#### Given data:
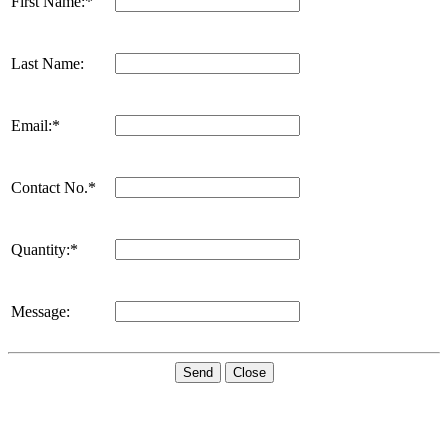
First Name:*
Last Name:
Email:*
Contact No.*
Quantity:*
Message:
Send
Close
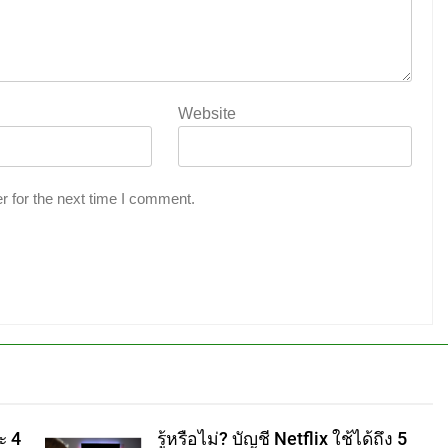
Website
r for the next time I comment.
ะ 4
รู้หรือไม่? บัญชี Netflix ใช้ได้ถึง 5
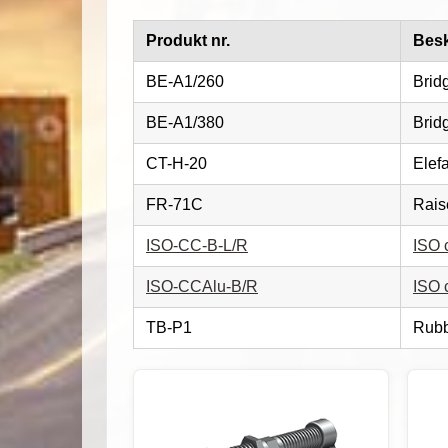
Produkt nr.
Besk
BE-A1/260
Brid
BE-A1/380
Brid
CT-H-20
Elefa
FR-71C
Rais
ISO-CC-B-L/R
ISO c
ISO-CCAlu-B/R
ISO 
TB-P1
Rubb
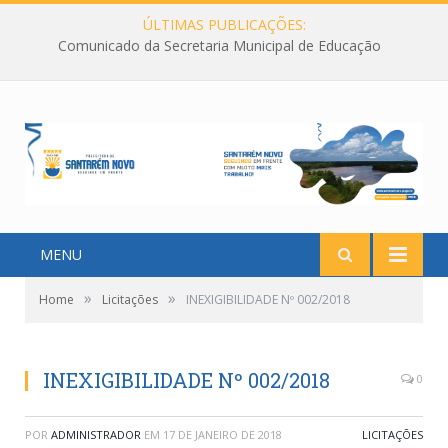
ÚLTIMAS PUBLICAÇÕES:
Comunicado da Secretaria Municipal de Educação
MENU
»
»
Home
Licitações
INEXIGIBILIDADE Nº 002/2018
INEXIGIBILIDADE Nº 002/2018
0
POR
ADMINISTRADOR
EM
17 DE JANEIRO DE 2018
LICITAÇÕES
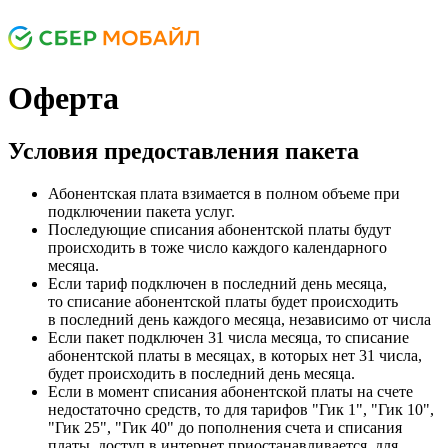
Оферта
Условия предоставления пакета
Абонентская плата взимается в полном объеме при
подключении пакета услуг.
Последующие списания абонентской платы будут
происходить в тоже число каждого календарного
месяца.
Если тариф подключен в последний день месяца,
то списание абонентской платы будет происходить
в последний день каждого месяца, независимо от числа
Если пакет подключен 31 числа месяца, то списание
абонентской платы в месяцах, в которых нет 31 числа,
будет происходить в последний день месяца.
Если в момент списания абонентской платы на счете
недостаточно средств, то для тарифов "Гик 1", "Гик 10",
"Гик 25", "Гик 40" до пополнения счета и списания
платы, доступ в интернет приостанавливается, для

...

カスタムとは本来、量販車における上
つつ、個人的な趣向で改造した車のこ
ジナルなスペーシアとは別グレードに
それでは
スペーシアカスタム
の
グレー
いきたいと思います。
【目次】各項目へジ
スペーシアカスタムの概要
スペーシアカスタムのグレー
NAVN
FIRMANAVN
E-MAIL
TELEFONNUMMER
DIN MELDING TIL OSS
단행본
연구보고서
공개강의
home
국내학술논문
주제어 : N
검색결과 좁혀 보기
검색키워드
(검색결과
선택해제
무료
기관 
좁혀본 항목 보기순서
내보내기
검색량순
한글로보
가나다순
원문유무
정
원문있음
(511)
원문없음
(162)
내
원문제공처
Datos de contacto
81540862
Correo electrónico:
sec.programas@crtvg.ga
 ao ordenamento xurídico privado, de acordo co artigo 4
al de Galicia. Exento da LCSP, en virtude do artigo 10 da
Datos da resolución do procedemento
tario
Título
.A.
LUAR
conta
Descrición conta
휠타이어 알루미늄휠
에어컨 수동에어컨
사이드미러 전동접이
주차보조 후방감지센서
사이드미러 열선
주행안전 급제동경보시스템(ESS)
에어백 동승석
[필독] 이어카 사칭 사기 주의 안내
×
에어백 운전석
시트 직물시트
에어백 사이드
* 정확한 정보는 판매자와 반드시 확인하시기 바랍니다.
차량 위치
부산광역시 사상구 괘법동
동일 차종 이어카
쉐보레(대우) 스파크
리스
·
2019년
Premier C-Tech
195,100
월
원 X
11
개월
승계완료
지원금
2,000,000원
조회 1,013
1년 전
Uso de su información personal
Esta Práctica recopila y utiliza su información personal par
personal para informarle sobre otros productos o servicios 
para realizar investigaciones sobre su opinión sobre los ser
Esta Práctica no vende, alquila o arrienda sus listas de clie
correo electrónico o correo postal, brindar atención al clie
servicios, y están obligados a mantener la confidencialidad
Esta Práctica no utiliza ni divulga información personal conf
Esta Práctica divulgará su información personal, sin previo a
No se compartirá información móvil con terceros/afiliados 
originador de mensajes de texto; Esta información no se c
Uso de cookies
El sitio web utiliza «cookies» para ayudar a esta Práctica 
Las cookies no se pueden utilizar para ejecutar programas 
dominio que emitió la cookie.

==

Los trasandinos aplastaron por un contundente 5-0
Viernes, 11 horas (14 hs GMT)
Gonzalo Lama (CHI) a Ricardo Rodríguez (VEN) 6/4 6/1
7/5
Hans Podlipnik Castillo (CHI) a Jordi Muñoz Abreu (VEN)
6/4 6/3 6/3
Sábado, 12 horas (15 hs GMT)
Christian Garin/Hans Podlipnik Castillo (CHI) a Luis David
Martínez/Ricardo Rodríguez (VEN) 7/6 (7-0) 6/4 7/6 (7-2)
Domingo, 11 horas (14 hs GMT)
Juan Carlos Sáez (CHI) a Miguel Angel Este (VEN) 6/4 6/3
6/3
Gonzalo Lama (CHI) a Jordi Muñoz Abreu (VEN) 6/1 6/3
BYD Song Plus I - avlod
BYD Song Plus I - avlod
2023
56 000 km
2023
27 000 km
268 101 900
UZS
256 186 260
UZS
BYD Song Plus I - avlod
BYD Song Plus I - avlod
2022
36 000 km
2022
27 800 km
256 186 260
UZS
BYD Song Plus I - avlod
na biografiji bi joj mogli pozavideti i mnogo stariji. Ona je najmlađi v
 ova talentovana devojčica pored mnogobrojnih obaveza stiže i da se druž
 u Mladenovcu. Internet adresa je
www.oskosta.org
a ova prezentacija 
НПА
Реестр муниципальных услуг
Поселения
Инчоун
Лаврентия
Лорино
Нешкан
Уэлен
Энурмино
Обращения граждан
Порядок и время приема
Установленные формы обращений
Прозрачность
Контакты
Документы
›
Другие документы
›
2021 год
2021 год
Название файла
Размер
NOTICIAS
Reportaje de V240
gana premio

#### Your objective:
Copy the data from the line with "カスタムとは本来、量販車における上" to the line with "dominio que emitió la cookie.", replacing "TELEFONNUMMER" with "MOBILNUMMER" and keeping every other line unchanged.

#### Exercise output:
カスタムとは本来、量販車における上
つつ、個人的な趣向で改造した車のこ
ジナルなスペーシアとは別グレードに
それでは
スペーシアカスタム
の
グレー
いきたいと思います。
【目次】各項目へジ
スペーシアカスタムの概要
スペーシアカスタムのグレー
NAVN
FIRMANAVN
E-MAIL
MOBILNUMMER
DIN MELDING TIL OSS
단행본
연구보고서
공개강의
home
국내학술논문
주제어 : N
검색결과 좁혀 보기
검색키워드
(검색결과
선택해제
무료
기관 
좁혀본 항목 보기순서
내보내기
검색량순
한글로보
가나다순
원문유무
정
원문있음
(511)
원문없음
(162)
내
원문제공처
Datos de contacto
81540862
Correo electrónico:
sec.programas@crtvg.ga
 ao ordenamento xurídico privado, de acordo co artigo 4
al de Galicia. Exento da LCSP, en virtude do artigo 10 da
Datos da resolución do procedemento
tario
Título
.A.
LUAR
conta
Descrición conta
휠타이어 알루미늄휠
에어컨 수동에어컨
사이드미러 전동접이
주차보조 후방감지센서
사이드미러 열선
주행안전 급제동경보시스템(ESS)
에어백 동승석
[필독] 이어카 사칭 사기 주의 안내
×
에어백 운전석
시트 직물시트
에어백 사이드
* 정확한 정보는 판매자와 반드시 확인하시기 바랍니다.
차량 위치
부산광역시 사상구 괘법동
동일 차종 이어카
쉐보레(대우) 스파크
리스
·
2019년
Premier C-Tech
195,100
월
원 X
11
개월
승계완료
지원금
2,000,000원
조회 1,013
1년 전
Uso de su información personal
Esta Práctica recopila y utiliza su información personal par
personal para informarle sobre otros productos o servicios 
para realizar investigaciones sobre su opinión sobre los ser
Esta Práctica no vende, alquila o arrienda sus listas de clie
correo electrónico o correo postal, brindar atención al clie
servicios, y están obligados a mantener la confidencialidad
Esta Práctica no utiliza ni divulga información personal conf
Esta Práctica divulgará su información personal, sin previo a
No se compartirá información móvil con terceros/afiliados 
originador de mensajes de texto; Esta información no se c
Uso de cookies
El sitio web utiliza «cookies» para ayudar a esta Práctica 
Las cookies no se pueden utilizar para ejecutar programas 
dominio que emitió la cookie.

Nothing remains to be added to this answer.